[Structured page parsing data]

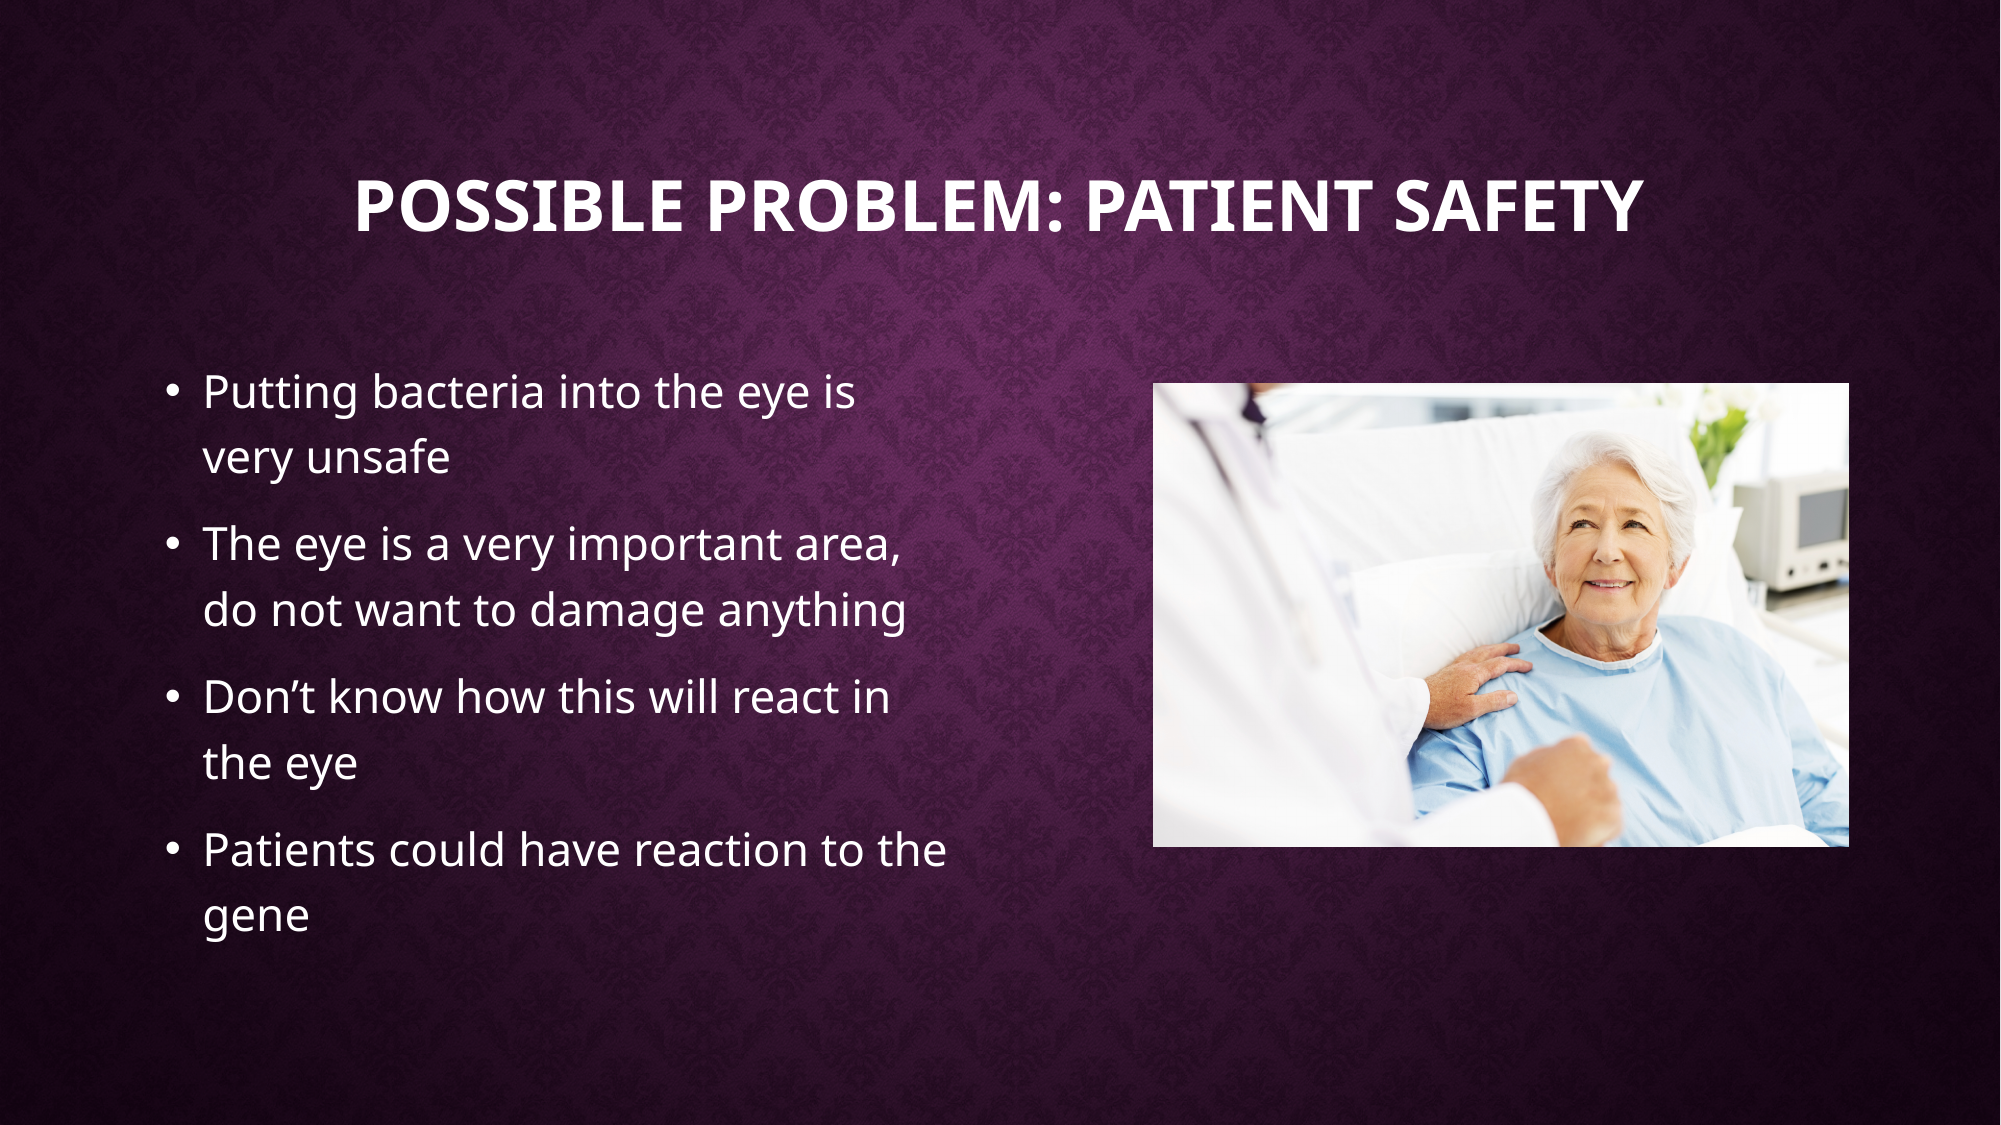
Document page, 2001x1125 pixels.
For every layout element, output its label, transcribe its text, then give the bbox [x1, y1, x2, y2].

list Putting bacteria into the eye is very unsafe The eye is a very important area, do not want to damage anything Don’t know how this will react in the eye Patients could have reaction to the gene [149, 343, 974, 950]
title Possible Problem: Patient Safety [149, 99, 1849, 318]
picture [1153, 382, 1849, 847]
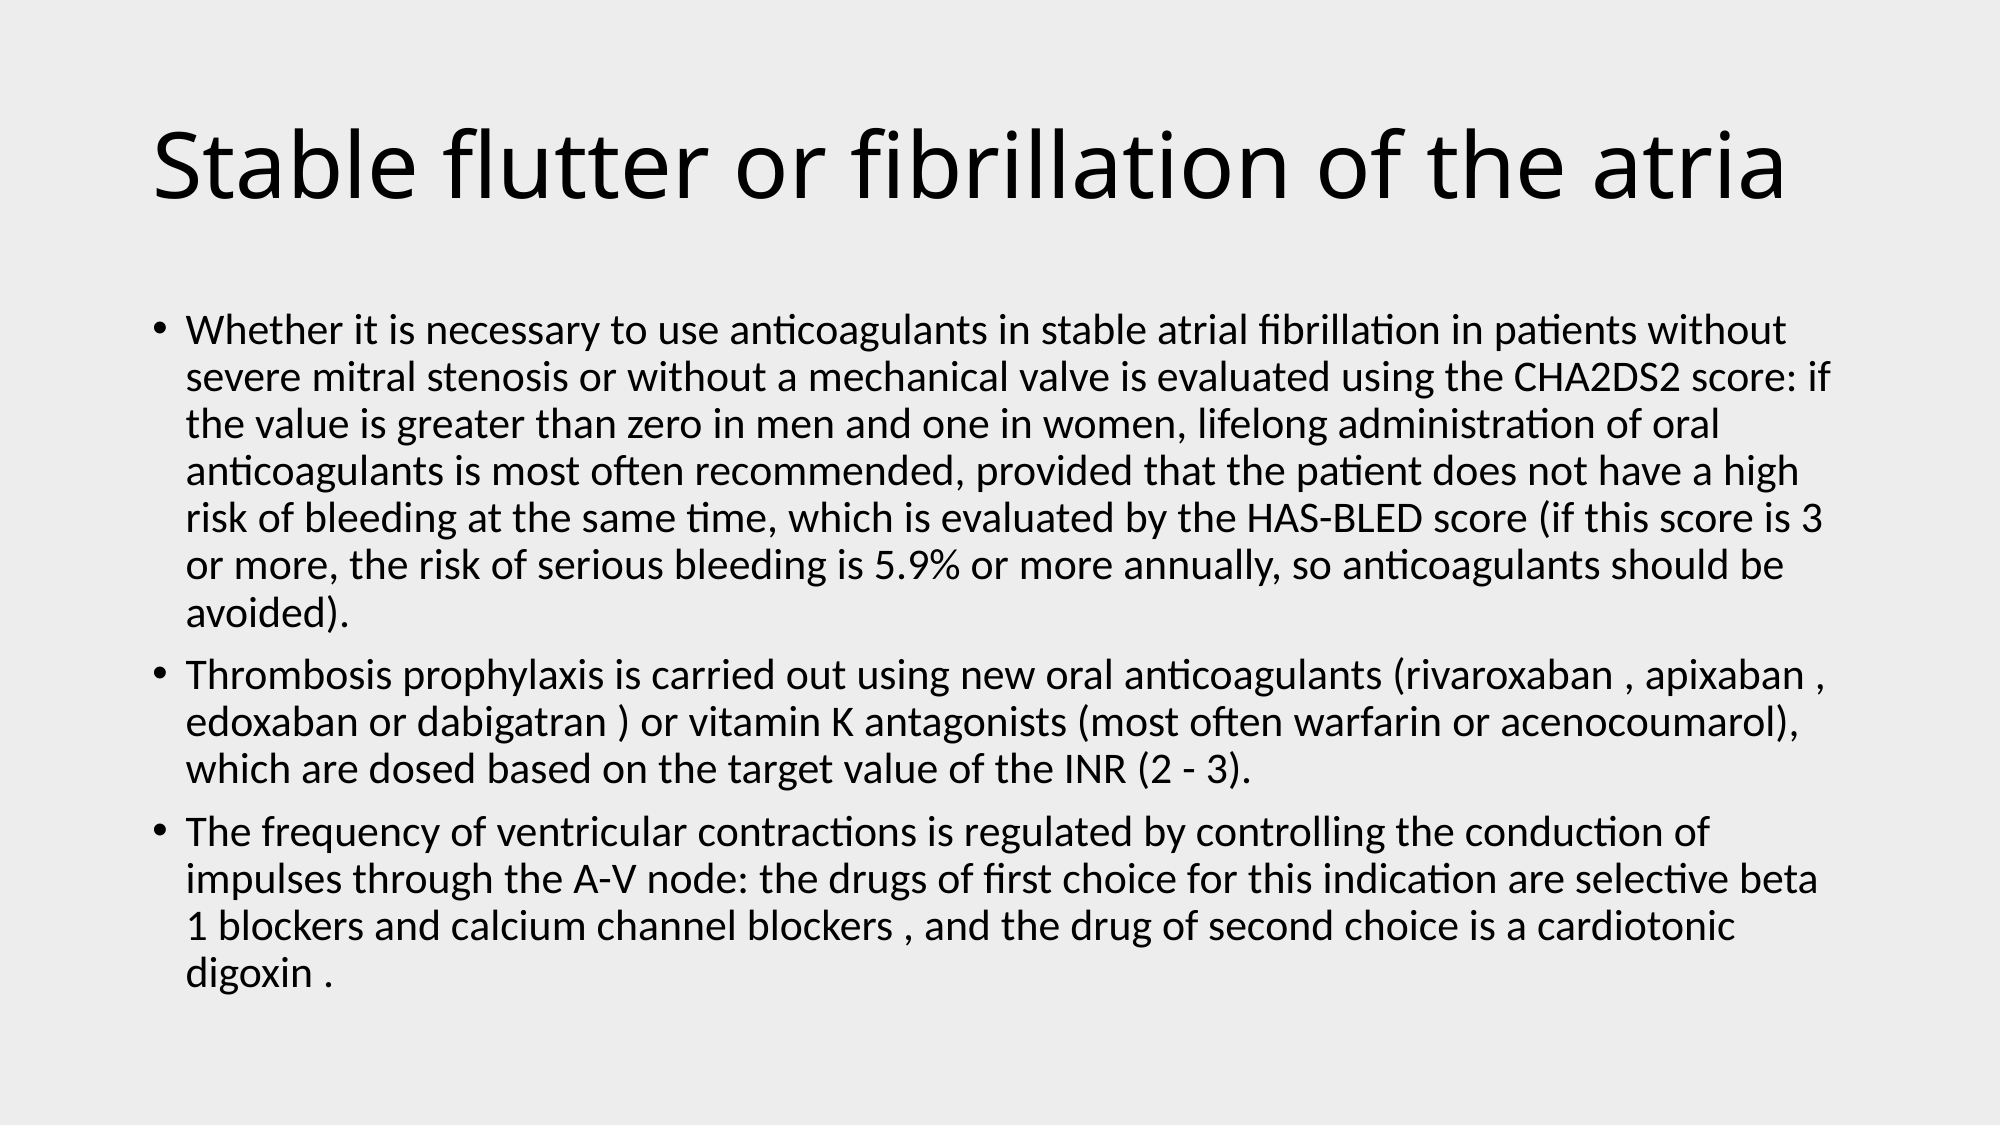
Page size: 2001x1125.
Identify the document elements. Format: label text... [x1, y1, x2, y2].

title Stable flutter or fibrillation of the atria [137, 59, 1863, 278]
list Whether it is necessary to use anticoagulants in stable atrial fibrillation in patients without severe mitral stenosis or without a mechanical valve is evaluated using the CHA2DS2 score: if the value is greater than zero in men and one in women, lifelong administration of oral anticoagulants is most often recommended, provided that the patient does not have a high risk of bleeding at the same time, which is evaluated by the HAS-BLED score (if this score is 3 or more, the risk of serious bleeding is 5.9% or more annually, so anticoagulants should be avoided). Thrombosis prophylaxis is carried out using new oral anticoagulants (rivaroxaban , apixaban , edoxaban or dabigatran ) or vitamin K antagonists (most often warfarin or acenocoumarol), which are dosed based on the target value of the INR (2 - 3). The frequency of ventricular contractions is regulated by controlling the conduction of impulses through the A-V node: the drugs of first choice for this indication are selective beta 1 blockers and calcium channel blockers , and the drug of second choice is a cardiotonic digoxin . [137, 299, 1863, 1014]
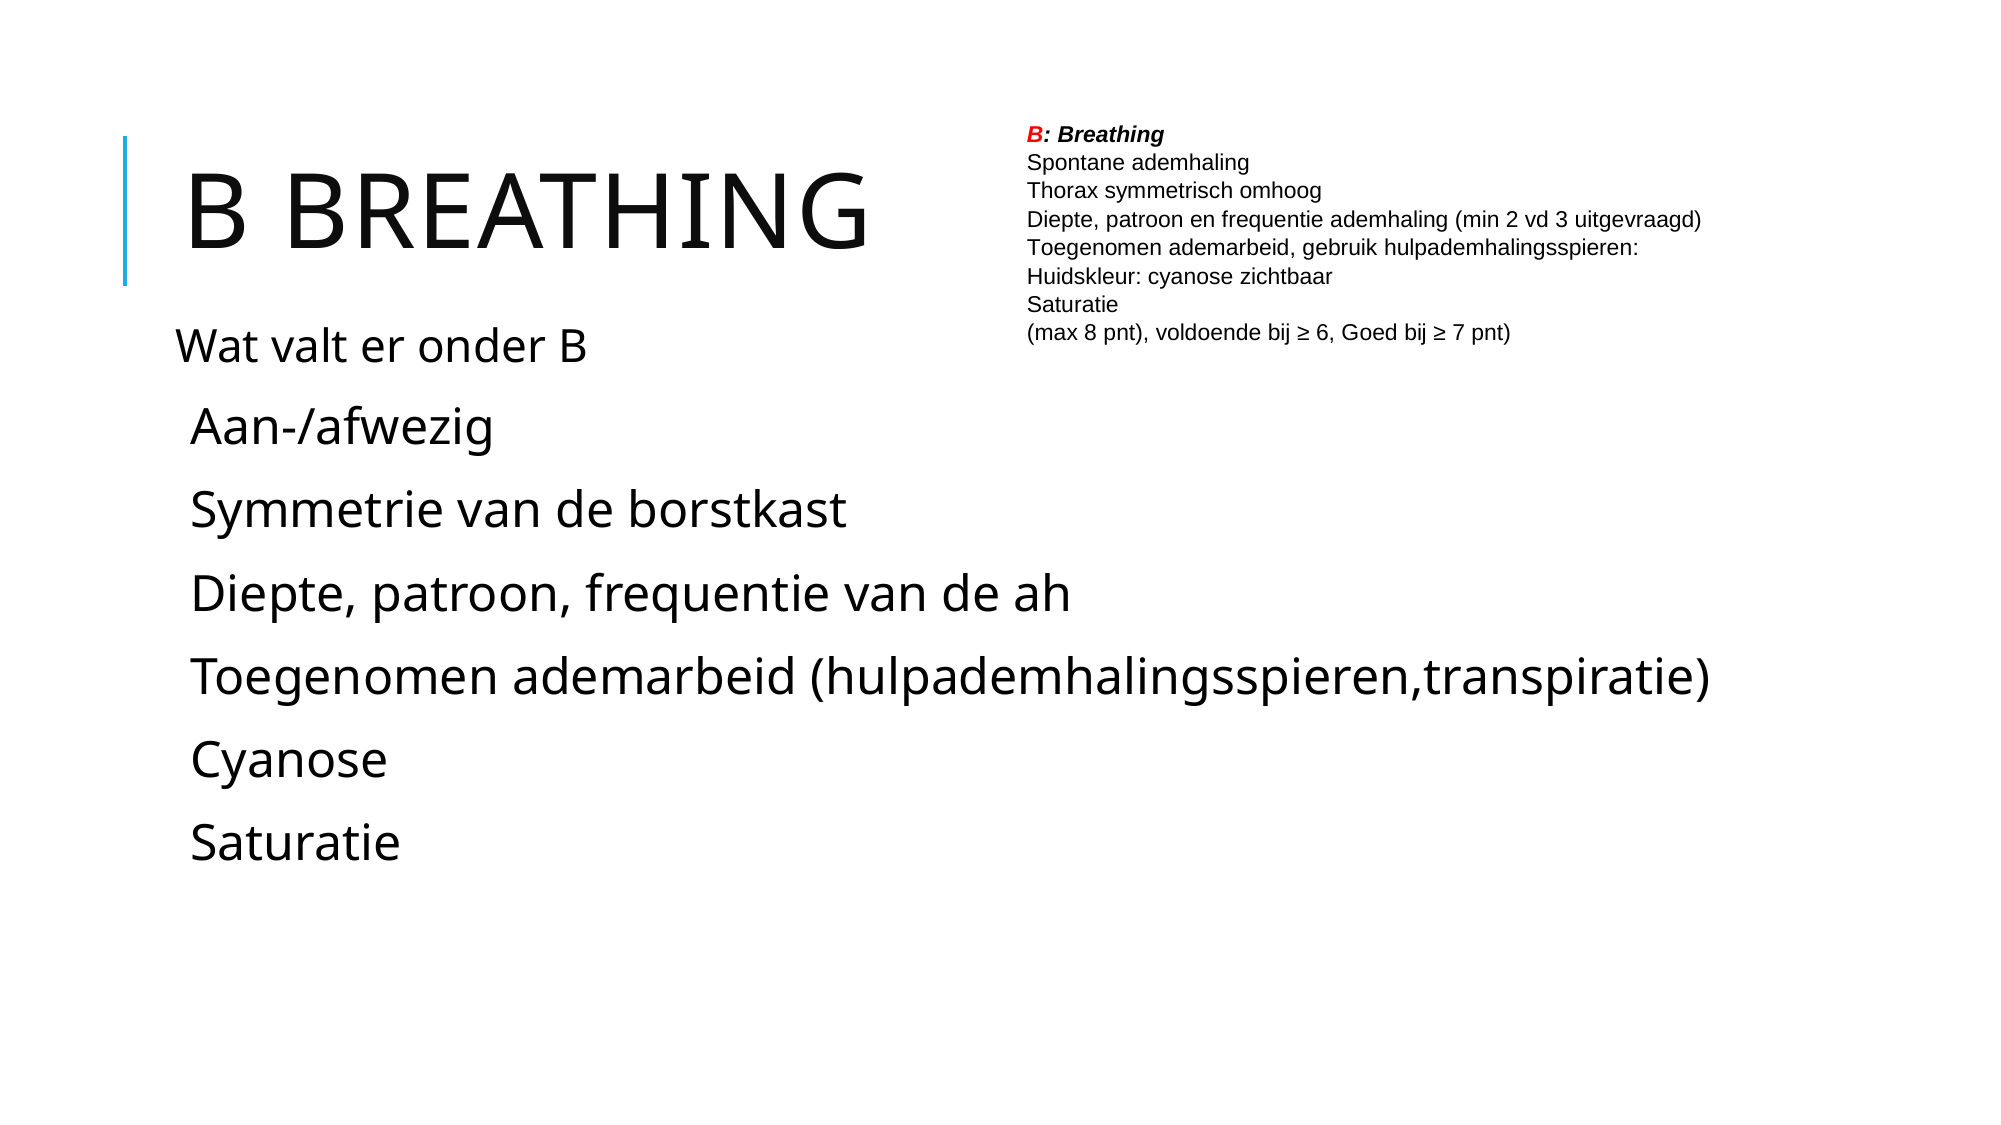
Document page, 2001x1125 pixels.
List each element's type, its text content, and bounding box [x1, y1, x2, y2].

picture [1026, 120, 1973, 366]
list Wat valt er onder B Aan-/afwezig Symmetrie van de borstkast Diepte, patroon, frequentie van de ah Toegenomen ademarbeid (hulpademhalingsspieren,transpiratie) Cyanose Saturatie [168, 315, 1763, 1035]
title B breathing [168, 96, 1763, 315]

**ACTION ITEM:**
Your copy of the records must match them exactly, except that no pictures appear in it.

**SOLUTION:**
Document page, 2001x1125 pixels.
For every layout element, output its label, transcribe its text, then give the bbox [x1, y1, x2, y2].

list Putting bacteria into the eye is very unsafe The eye is a very important area, do not want to damage anything Don’t know how this will react in the eye Patients could have reaction to the gene [149, 343, 974, 950]
title Possible Problem: Patient Safety [149, 99, 1849, 318]
picture [1153, 382, 1849, 847]
Page size: 2001x1125.
Identify the document elements. Format: label text... [x1, y1, x2, y2].

title Stable flutter or fibrillation of the atria [137, 59, 1863, 278]
list Whether it is necessary to use anticoagulants in stable atrial fibrillation in patients without severe mitral stenosis or without a mechanical valve is evaluated using the CHA2DS2 score: if the value is greater than zero in men and one in women, lifelong administration of oral anticoagulants is most often recommended, provided that the patient does not have a high risk of bleeding at the same time, which is evaluated by the HAS-BLED score (if this score is 3 or more, the risk of serious bleeding is 5.9% or more annually, so anticoagulants should be avoided). Thrombosis prophylaxis is carried out using new oral anticoagulants (rivaroxaban , apixaban , edoxaban or dabigatran ) or vitamin K antagonists (most often warfarin or acenocoumarol), which are dosed based on the target value of the INR (2 - 3). The frequency of ventricular contractions is regulated by controlling the conduction of impulses through the A-V node: the drugs of first choice for this indication are selective beta 1 blockers and calcium channel blockers , and the drug of second choice is a cardiotonic digoxin . [137, 299, 1863, 1014]
Document page, 2001x1125 pixels.
List each element's type, its text content, and bounding box [x1, y1, x2, y2].

picture [1026, 120, 1973, 366]
list Wat valt er onder B Aan-/afwezig Symmetrie van de borstkast Diepte, patroon, frequentie van de ah Toegenomen ademarbeid (hulpademhalingsspieren,transpiratie) Cyanose Saturatie [168, 315, 1763, 1035]
title B breathing [168, 96, 1763, 315]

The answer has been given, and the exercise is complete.